Curiously, incumbent Democratic Senator Patty Murray does not mention the issue either. Murray won her first election in 1992 campaigning as “just a Mom in tennis shoes,” a phrase that had been used by her opponent who was trying to dismiss her as a serious candidate. If you got to the NARAL Pro-Choice America website, you will find that she has been endorsed by the pro-choice organization. And, Murray’s website indicates that she is unafraid of one social issue: She has a long list of her positions in favor of various gay rights issues.
The race is rated as a toss-up by both Real Clear Politics and the Cook Political Report. Polls are all within the margin of error. Murray had a big lead in campaign contributions at the end of the last FEC reporting quarter, with $6.8 million cash-on-hand to Rossi’s $1.3 million, but as these Super PACs, most of them supporting the GOP, pour out of state, and possibly out of country, cash into various races, Rossi may be able to match Murray on the airwaves.
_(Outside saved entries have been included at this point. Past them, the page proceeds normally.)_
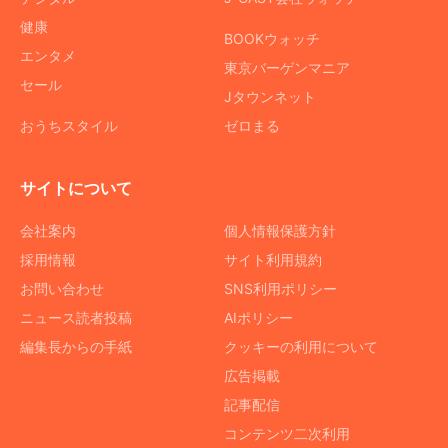
健康
BOOKウォッチ
エンタメ
東京バーゲンマニア
セール
Jタウンネット
おうちスタイル
ゼロまる
サイトについて
会社案内
個人情報保護方針
採用情報
サイト利用規約
お問い合わせ
SNS利用ポリシー
ニュース読者投稿
AIポリシー
編集長からの手紙
クッキーの利用について
広告掲載
記事配信
コンテンツ二次利用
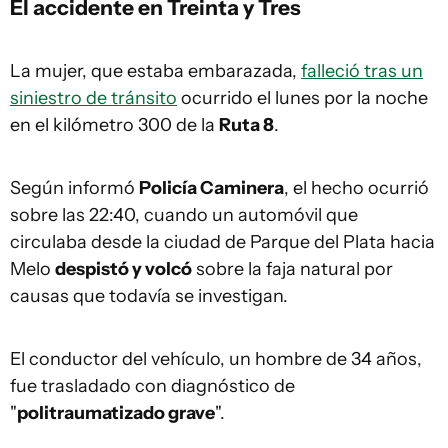
El accidente en Treinta y Tres
La mujer, que estaba embarazada,
falleció tras un
siniestro de tránsito
ocurrido el lunes por la noche
en el kilómetro 300 de la
Ruta 8
.
Según informó
Policía Caminera
, el hecho ocurrió
sobre las 22:40, cuando un automóvil que
circulaba desde la ciudad de Parque del Plata hacia
Melo
despistó y volcó
sobre la faja natural por
causas que todavía se investigan.
El conductor del vehículo, un hombre de 34 años,
fue trasladado con diagnóstico de
"
politraumatizado grave
".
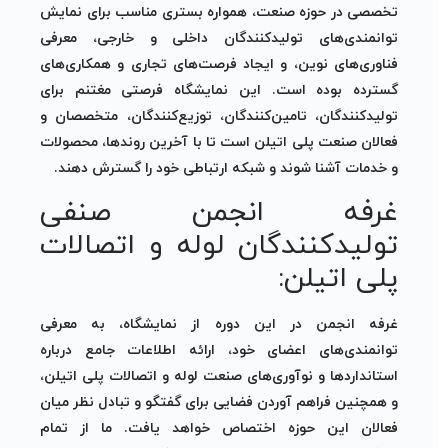
تخصصی در حوزه صنعت، همواره بستری مناسب برای نمایش
توانمندی‌های تولیدکنندگان داخلی و خارجی، معرفی
فناوری‌های نوین، و ایجاد فرصت‌های تجاری و همکاری‌های
گسترده بوده است. این نمایشگاه فرصتی مغتنم برای
تولیدکنندگان، تامین‌کنندگان، توزیع‌کنندگان، متخصصان و
فعالان صنعت پلی اتیلن است تا با آخرین روندها، محصولات
و خدمات آشنا شوند و شبکه ارتباطی خود را گسترش دهند.
غرفه انجمن صنفی
تولیدکنندگان لوله و اتصالات
پلی اتیلن:
غرفه انجمن در این دوره از نمایشگاه، به معرفی
توانمندی‌های اعضای خود، ارائه اطلاعات جامع درباره
استانداردها و نوآوری‌های صنعت لوله و اتصالات پلی اتیلن،
و همچنین فراهم آوردن فضایی برای گفتگو و تبادل نظر میان
فعالان این حوزه اختصاص خواهد یافت. ما از تمام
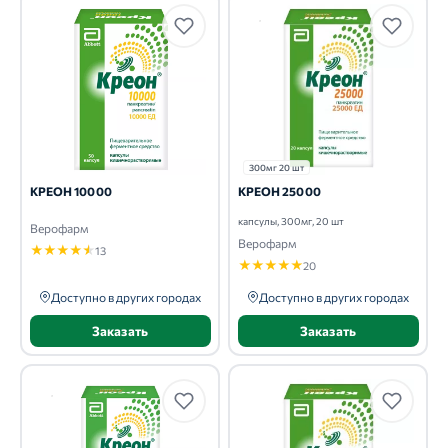
300мг 20 шт
КРЕОН 10000
КРЕОН 25000
капсулы, 300мг, 20 шт
Верофарм
Верофарм
★
★
★
★
★
13
★
★
★
★
★
20
Доступно в других городах
Доступно в других городах
Заказать
Заказать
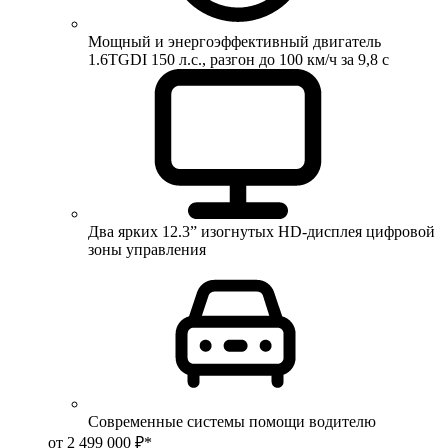
Мощный и энергоэффективный двигатель
1.6TGDI 150 л.с., разгон до 100 км/ч за 9,8 с
Два ярких 12.3” изогнутых HD-дисплея цифровой
зоны управления
Современные системы помощи водителю
от 2 499 000 ₽*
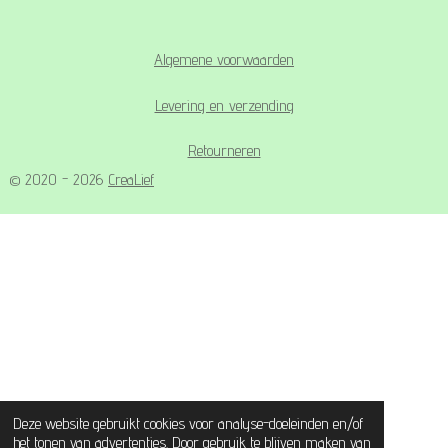
Algemene voorwaarden
Levering en verzending
Retourneren
© 2020 - 2026
CreaLief
Deze website gebruikt cookies voor analyse-doeleinden en/of
het tonen van advertenties. Door gebruik te blijven maken van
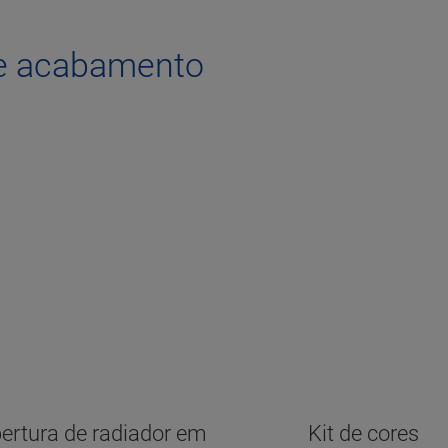
de acabamento
ertura de radiador em
Kit de cores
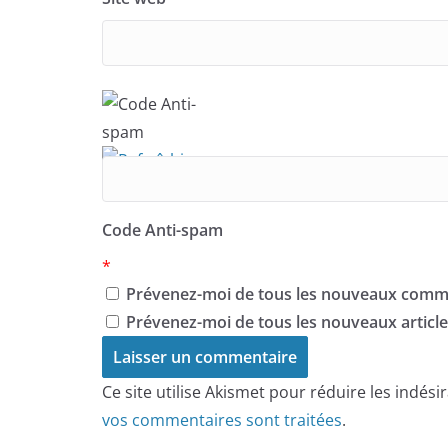
Code Anti-spam
*
Prévenez-moi de tous les nouveaux comme
Prévenez-moi de tous les nouveaux articles
Ce site utilise Akismet pour réduire les indési
vos commentaires sont traitées
.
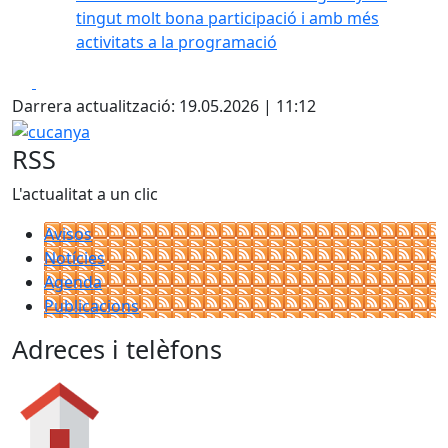
tingut molt bona participació i amb més
activitats a la programació
Facebook
X
Darrera actualització: 19.05.2026 | 11:12
cucanya
RSS
L'actualitat a un clic
Avisos
Notícies
Agenda
Publicacions
Adreces i telèfons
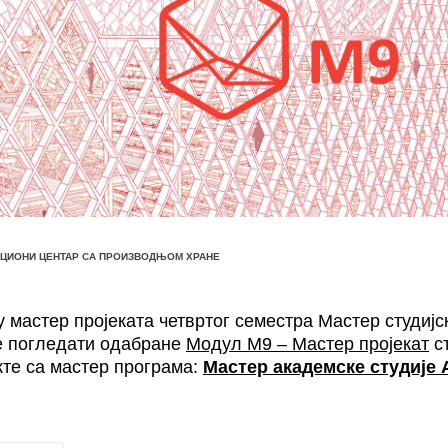
АЦИОНИ ЦЕНТАР СА ПРОИЗВОДЊОМ ХРАНЕ
 мастер пројеката четвртог семестра Мастер студијс
е погледати одабране
Модул М9 – Мастер пројекат
ст
кте са мастер програма:
Мастер академске студије А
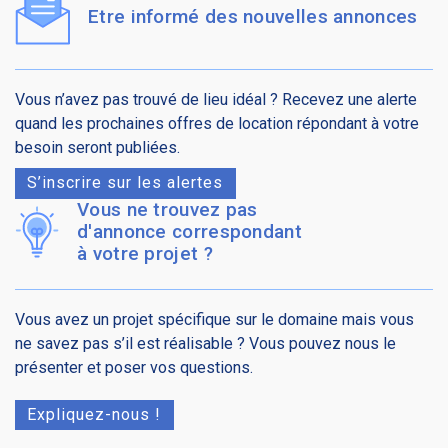
Etre informé des nouvelles annonces
Vous n’avez pas trouvé de lieu idéal ? Recevez une alerte
quand les prochaines offres de location répondant à votre
besoin seront publiées.
S’inscrire sur les alertes
Vous ne trouvez pas
d'annonce correspondant
à votre projet ?
Vous avez un projet spécifique sur le domaine mais vous
ne savez pas s’il est réalisable ? Vous pouvez nous le
présenter et poser vos questions.
Expliquez-nous !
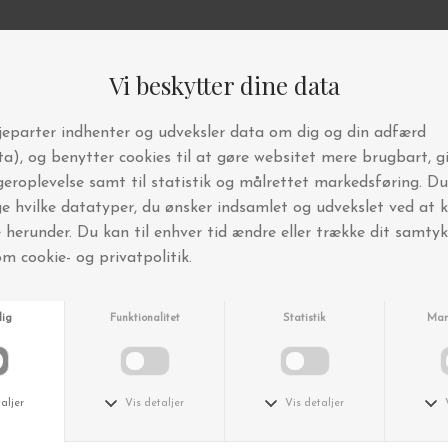
Andre købte også
-45%
-45%
Basic Apparel
Basic Apparel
The divergence of opinion on the pages of National Review points to a division within the GOP, and within its opinion-forming class, that is not going away anytime soon. Ms. Lopez, who is always more prolific than she is profound, may be satisfied with one line in a 21-page document about the Hyde Amendment just as she may have been satisfied with the GOP presidents’ habit of never leaving their seats in the Oval Office to walk outside and address the March-for-Life in person but phone in their speech to avoid a photo with pro-lifers. Certainly, Lopez is smart enough to realize that a candidate who does not campaign on an issue does not feel obliged to deliver on that issue once elected. Someday Lopez may wake up and realize that the GOP is not, never has been, and probably never will be, a party organized around anything except its business interests and economic theories, not social conservatism. The Tea Party has made this even more the case. Perhaps it is time for right-to-life groups to try a different approach and stop being a mere arm of the GOP establishment but craft a genuine bipartisan approach that might yield better results.
The role of religiously motivated voters, especially Catholics – in Washington state and elsewhere – in the upcoming midterms will be the subject of a panel discussion next Wednesday at the National Press Club sponsored by Catholic University’s Institute for Policy Research and Catholic Studies. It is not to be missed.